顧客が購入・継続使用に至るまでの動線を具体的なプロセスに落とし込んだものを「カスタマージャーニー」という。企業がカスタマージャーニーを策定する過程では、部門の壁を越えた議論が活発になるほか、社員のやる気がアップするというメリットも期待できるという。本稿は、青嶋 稔『売上目標を捨てよう』(インターナショナル新書、集英社インターナショナル)の一部を抜粋・編集したものです。
部門間の壁を越えた議論には
知見を共有する姿勢が必要
カスタマージャーニーとは、顧客がどのように関心抱き、関心事に対してどう情報を探索し、収集された情報からどのように意思決定し、商品・サービスを選び、購入してどんな使用体験をし、再購入・継続利用に至るのか……、という一連のプロセスを「旅」(ジャーニー)に見立てたものだ。顧客が購入・継続使用に至るまでの動線のことを指す。

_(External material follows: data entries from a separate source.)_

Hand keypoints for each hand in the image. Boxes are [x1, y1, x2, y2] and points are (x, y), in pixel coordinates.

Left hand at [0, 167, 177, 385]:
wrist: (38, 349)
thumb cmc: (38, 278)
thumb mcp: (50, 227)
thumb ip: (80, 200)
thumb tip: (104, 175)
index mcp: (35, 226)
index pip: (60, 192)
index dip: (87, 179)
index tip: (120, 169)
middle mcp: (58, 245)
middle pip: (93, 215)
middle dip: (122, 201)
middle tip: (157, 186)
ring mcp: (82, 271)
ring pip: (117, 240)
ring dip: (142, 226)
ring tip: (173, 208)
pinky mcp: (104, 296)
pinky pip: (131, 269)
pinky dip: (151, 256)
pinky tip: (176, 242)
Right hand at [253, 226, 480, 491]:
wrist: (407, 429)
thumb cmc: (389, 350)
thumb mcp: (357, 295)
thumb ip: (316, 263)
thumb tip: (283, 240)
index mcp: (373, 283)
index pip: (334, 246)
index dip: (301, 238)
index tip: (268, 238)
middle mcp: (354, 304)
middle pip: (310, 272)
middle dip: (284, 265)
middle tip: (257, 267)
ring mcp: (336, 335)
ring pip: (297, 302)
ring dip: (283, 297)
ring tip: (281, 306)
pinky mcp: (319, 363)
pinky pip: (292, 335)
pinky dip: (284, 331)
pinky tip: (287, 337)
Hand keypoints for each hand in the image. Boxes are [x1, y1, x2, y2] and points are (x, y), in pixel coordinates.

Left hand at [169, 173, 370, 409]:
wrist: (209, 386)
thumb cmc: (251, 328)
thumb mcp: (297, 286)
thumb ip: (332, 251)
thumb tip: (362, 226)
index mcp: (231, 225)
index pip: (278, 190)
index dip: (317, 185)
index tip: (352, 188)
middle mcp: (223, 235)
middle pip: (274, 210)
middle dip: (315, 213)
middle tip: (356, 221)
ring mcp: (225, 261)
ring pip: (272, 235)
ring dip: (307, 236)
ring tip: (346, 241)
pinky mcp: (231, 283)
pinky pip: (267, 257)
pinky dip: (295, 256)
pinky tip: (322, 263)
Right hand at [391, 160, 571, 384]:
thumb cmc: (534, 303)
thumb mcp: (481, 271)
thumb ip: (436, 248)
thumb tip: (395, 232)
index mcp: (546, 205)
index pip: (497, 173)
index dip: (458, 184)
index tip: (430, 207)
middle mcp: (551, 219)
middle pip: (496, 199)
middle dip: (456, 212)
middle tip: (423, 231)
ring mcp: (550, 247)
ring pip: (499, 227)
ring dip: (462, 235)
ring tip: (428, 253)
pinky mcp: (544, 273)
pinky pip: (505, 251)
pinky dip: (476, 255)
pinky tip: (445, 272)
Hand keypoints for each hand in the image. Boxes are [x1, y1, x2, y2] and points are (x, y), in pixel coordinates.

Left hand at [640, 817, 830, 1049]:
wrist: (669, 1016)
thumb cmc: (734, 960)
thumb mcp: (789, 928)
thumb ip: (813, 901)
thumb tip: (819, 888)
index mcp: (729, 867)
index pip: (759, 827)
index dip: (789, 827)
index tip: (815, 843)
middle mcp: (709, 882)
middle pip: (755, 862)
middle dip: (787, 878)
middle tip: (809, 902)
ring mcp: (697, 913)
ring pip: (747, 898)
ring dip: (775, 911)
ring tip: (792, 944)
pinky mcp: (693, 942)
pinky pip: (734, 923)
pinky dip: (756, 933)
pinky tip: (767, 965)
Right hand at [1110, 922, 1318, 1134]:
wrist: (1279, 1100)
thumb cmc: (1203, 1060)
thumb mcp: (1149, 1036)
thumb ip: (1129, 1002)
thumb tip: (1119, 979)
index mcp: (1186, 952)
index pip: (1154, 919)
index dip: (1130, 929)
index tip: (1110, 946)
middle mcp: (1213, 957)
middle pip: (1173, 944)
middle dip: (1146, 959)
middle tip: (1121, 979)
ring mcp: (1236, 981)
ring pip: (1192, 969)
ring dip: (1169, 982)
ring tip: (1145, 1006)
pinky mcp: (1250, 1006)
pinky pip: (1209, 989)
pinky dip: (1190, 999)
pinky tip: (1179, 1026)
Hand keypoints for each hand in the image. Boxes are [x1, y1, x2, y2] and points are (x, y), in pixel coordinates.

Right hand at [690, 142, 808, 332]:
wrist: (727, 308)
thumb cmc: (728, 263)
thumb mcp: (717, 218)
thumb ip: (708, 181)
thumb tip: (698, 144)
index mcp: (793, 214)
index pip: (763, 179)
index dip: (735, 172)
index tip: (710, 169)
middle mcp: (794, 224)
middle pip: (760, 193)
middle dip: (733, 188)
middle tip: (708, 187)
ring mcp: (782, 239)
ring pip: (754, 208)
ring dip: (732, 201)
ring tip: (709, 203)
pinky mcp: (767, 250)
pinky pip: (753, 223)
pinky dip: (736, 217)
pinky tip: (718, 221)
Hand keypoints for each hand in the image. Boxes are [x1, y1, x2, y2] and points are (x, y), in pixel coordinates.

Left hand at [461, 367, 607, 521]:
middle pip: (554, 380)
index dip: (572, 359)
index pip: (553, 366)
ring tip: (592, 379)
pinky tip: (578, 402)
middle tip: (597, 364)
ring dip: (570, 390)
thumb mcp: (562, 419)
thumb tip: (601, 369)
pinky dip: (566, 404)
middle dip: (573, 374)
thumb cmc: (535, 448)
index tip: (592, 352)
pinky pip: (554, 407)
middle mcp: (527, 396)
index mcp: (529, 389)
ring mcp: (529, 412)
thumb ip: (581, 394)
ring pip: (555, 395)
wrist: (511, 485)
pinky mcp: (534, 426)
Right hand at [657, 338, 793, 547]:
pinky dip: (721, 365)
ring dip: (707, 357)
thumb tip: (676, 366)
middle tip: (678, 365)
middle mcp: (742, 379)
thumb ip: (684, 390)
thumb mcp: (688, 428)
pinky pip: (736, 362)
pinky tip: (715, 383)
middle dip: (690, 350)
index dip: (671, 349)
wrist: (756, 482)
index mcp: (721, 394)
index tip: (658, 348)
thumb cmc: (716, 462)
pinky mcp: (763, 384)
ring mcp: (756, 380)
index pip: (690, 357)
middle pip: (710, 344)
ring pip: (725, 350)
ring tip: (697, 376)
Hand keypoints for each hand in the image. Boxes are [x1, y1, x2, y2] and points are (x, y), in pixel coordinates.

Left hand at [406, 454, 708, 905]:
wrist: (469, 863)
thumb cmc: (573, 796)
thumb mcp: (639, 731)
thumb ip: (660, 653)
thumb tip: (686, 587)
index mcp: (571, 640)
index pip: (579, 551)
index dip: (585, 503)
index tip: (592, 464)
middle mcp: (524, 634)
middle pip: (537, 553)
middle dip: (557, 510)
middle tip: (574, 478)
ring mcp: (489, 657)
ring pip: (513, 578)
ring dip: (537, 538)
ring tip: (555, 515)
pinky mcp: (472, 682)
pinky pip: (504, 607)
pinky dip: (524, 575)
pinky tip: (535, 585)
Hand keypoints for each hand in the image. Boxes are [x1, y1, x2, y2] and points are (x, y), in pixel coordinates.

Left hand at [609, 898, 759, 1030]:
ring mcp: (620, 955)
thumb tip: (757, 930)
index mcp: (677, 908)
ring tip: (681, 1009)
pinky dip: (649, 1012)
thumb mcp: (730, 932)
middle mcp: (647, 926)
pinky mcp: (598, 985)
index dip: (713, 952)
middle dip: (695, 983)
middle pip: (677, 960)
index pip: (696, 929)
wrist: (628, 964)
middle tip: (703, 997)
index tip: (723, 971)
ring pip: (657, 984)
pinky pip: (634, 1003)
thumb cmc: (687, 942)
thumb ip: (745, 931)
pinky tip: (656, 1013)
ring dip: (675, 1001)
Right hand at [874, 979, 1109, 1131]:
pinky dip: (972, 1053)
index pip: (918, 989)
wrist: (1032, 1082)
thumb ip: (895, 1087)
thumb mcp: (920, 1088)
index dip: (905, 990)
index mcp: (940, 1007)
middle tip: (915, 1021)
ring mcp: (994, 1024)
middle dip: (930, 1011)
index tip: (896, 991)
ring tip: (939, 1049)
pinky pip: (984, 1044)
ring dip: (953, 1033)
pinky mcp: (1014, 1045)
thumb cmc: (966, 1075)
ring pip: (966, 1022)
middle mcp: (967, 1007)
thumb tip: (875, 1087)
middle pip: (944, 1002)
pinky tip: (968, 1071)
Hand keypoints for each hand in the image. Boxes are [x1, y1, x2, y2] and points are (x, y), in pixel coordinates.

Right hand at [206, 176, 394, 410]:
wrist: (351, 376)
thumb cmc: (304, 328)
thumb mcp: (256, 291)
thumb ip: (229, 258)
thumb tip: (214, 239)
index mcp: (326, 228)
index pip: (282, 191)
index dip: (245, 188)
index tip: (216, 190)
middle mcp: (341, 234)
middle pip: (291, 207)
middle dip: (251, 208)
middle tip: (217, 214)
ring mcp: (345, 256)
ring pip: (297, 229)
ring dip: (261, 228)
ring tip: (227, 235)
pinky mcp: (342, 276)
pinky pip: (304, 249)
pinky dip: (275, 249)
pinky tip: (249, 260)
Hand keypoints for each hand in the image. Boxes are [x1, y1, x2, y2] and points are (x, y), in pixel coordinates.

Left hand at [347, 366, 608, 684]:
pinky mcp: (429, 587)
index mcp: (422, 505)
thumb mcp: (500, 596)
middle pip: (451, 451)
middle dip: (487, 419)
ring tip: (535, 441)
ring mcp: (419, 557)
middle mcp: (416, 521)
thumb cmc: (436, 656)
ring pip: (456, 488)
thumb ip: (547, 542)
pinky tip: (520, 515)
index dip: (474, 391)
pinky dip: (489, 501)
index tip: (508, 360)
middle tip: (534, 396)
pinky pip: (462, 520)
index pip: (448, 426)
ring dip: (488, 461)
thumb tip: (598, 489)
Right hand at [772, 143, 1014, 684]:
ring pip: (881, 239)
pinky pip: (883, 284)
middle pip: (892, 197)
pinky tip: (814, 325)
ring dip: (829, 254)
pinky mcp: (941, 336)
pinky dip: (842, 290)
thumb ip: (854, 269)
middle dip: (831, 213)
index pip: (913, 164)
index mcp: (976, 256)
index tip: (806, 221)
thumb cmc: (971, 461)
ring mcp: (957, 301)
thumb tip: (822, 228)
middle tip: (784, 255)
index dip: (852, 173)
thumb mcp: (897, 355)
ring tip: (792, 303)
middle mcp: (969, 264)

今回は、数あるカスタマージャーニーのメリットのなかから2つピックアップして紹介する。
1:全社の部門連携での議論が活発になる
企業がカスタマージャーニーを描くとき、顧客がどのようなプロセスをたどり、関心を持ち、情報収集から意思決定をしていくのか、部門間の壁を越えて検討することになる。
顧客のタッチポイント(企業や商品との接点)は多様化しており、営業担当者以外にもコールセンター、サービス部門、ウェブサイト構築部門など、様々な部門が顧客に接している。自社の商品やサービス、企業ブランドの価値を維持し、向上させるためにはる接点における顧客体験を重視しなければならない。
ただ、これは言葉でいうほど簡単ではない。営業部門、ウェブサイト構築部門、コールセンターなど、どの部門も自部門の顧客接点でしか考えてこなかったのだから、顧客に対する捉え方が狭くなりがちなのだ。会社組織というのは、常に共通して実現したい姿を明確にしておかないと、部門間のセクショナリズムが強くなる。